(What this task involves): Reproduce the data below line by line, keeping every word, number, and symbol the same.

(Data records)
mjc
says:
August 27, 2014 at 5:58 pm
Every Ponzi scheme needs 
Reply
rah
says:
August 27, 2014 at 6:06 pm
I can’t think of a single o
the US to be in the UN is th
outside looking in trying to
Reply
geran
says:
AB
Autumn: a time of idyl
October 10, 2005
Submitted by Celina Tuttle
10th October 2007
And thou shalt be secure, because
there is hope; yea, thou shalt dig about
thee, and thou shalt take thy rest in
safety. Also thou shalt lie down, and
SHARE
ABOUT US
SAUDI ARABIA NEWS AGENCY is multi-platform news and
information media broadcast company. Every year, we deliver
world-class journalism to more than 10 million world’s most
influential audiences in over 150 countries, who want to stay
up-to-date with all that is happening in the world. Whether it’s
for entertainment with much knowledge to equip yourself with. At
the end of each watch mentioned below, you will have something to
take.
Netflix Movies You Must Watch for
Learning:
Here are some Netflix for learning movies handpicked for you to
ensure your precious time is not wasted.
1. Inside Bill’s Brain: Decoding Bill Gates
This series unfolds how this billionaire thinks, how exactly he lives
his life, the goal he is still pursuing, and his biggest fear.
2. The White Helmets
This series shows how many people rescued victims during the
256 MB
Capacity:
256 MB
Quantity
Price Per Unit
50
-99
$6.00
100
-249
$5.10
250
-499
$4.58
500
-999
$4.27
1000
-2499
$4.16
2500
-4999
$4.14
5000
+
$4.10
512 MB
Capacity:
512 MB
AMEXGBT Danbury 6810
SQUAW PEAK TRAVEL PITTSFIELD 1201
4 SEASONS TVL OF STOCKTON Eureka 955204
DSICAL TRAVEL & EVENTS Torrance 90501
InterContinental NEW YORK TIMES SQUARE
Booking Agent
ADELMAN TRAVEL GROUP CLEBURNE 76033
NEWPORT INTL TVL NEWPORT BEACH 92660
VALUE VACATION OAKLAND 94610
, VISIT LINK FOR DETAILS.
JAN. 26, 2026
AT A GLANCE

(Exercise result):
mjc
says:
August 27, 2014 at 5:58 pm
Every Ponzi scheme needs 
Reply
rah
says:
August 27, 2014 at 6:06 pm
I can’t think of a single o
the US to be in the UN is th
outside looking in trying to
Reply
geran
says:
AB
Autumn: a time of idyl
October 10, 2005
Submitted by Celina Tuttle
10th October 2007
And thou shalt be secure, because
there is hope; yea, thou shalt dig about
thee, and thou shalt take thy rest in
safety. Also thou shalt lie down, and
SHARE
ABOUT US
SAUDI ARABIA NEWS AGENCY is multi-platform news and
information media broadcast company. Every year, we deliver
world-class journalism to more than 10 million world’s most
influential audiences in over 150 countries, who want to stay
up-to-date with all that is happening in the world. Whether it’s
for entertainment with much knowledge to equip yourself with. At
the end of each watch mentioned below, you will have something to
take.
Netflix Movies You Must Watch for
Learning:
Here are some Netflix for learning movies handpicked for you to
ensure your precious time is not wasted.
1. Inside Bill’s Brain: Decoding Bill Gates
This series unfolds how this billionaire thinks, how exactly he lives
his life, the goal he is still pursuing, and his biggest fear.
2. The White Helmets
This series shows how many people rescued victims during the
256 MB
Capacity:
256 MB
Quantity
Price Per Unit
50
-99
$6.00
100
-249
$5.10
250
-499
$4.58
500
-999
$4.27
1000
-2499
$4.16
2500
-4999
$4.14
5000
+
$4.10
512 MB
Capacity:
512 MB
AMEXGBT Danbury 6810
SQUAW PEAK TRAVEL PITTSFIELD 1201
4 SEASONS TVL OF STOCKTON Eureka 955204
DSICAL TRAVEL & EVENTS Torrance 90501
InterContinental NEW YORK TIMES SQUARE
Booking Agent
ADELMAN TRAVEL GROUP CLEBURNE 76033
NEWPORT INTL TVL NEWPORT BEACH 92660
VALUE VACATION OAKLAND 94610
, VISIT LINK FOR DETAILS.
JAN. 26, 2026
AT A GLANCE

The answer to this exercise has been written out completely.